:: Excerpted records ::

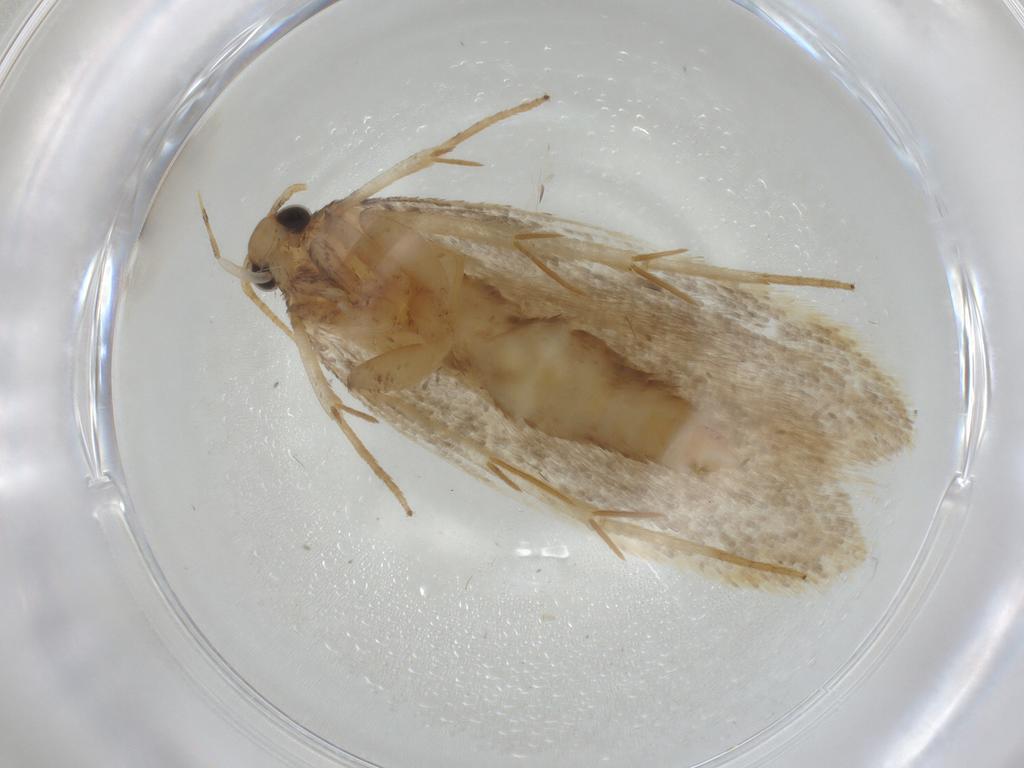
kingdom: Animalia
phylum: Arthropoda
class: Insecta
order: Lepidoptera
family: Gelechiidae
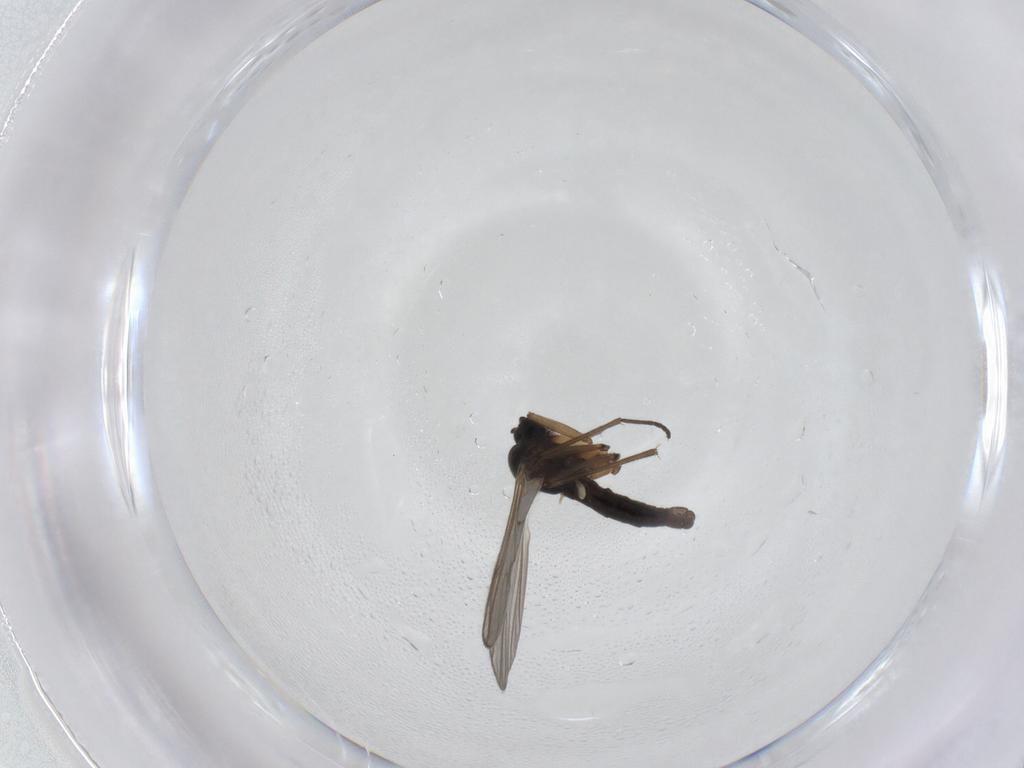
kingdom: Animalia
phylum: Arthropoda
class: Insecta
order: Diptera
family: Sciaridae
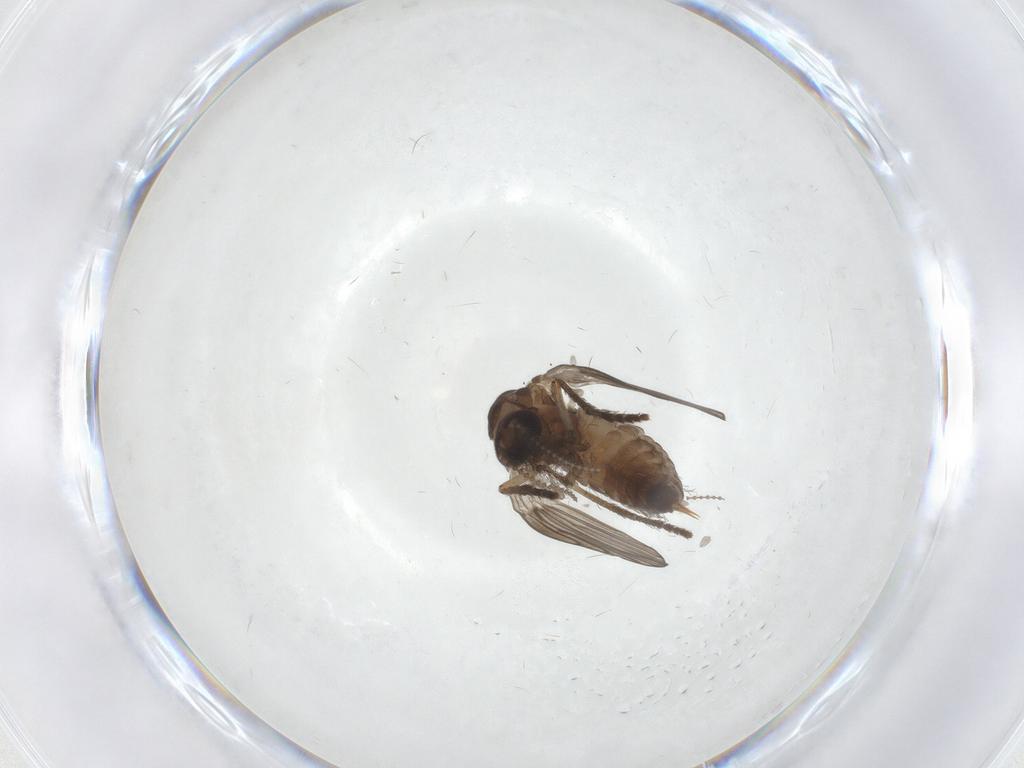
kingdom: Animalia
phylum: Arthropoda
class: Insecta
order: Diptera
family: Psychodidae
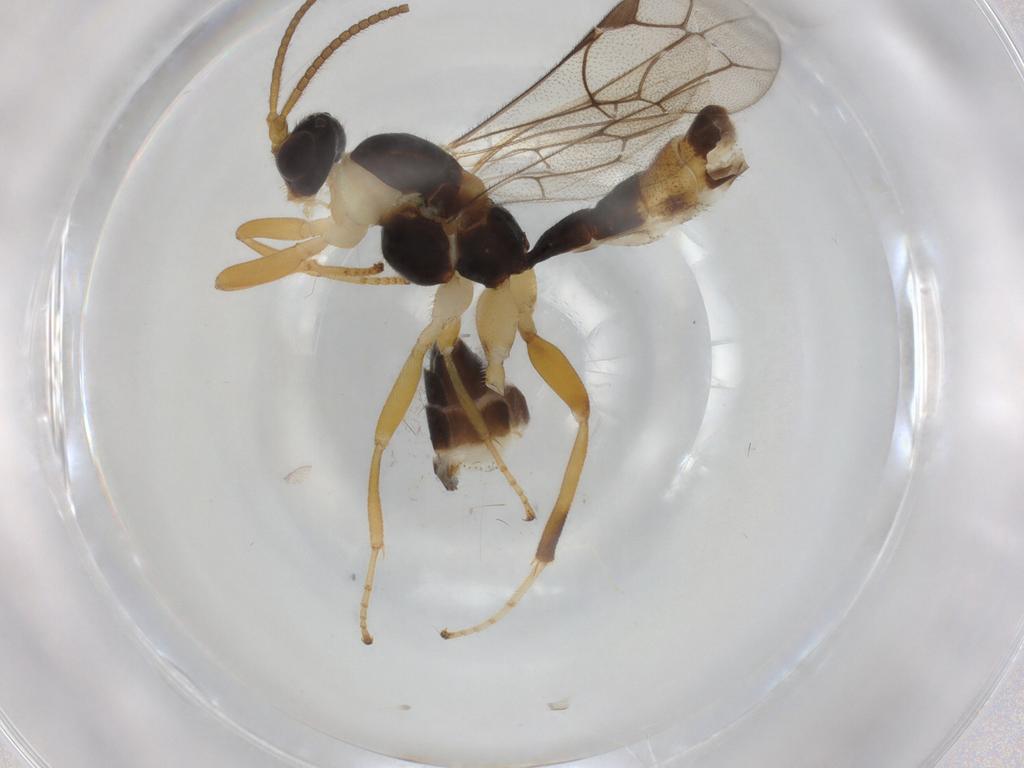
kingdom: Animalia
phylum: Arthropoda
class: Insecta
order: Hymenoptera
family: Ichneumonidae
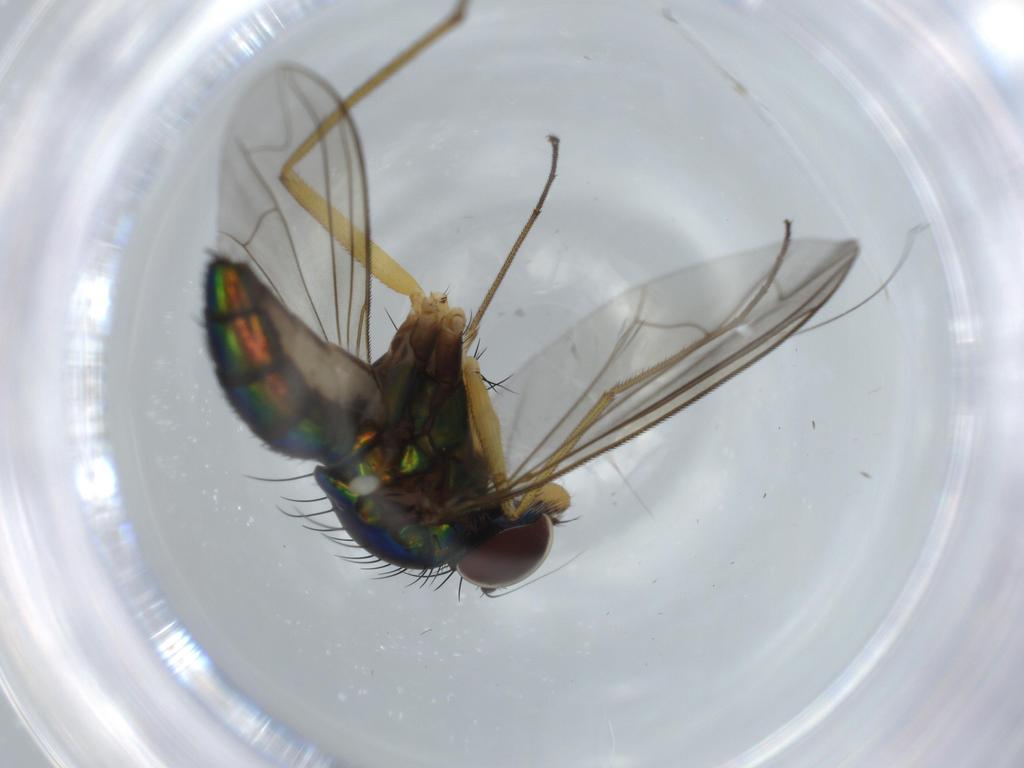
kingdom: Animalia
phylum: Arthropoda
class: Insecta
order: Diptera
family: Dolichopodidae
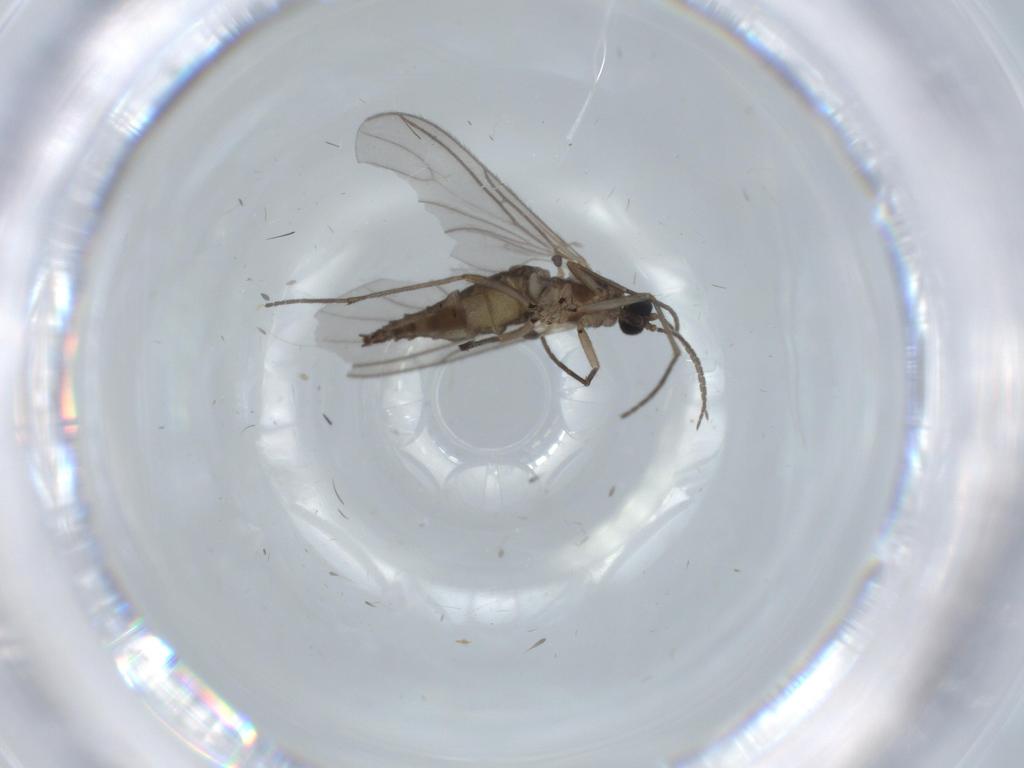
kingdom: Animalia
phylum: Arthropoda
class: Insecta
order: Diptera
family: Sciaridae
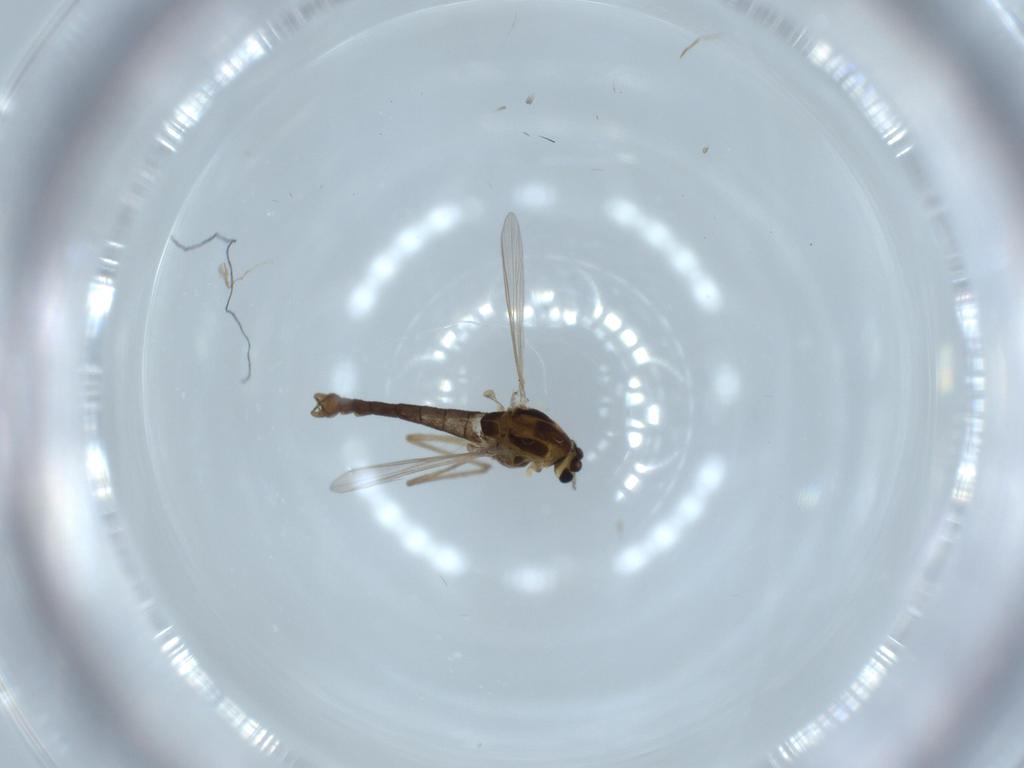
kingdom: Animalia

:: What the exercise asks ::
Return every line from all of the records above word for word, and leave the pictures out of your answer.

:: Correct response ::
kingdom: Animalia
phylum: Arthropoda
class: Insecta
order: Lepidoptera
family: Gelechiidae
kingdom: Animalia
phylum: Arthropoda
class: Insecta
order: Diptera
family: Sciaridae
kingdom: Animalia
phylum: Arthropoda
class: Insecta
order: Diptera
family: Psychodidae
kingdom: Animalia
phylum: Arthropoda
class: Insecta
order: Hymenoptera
family: Ichneumonidae
kingdom: Animalia
phylum: Arthropoda
class: Insecta
order: Diptera
family: Dolichopodidae
kingdom: Animalia
phylum: Arthropoda
class: Insecta
order: Diptera
family: Sciaridae
kingdom: Animalia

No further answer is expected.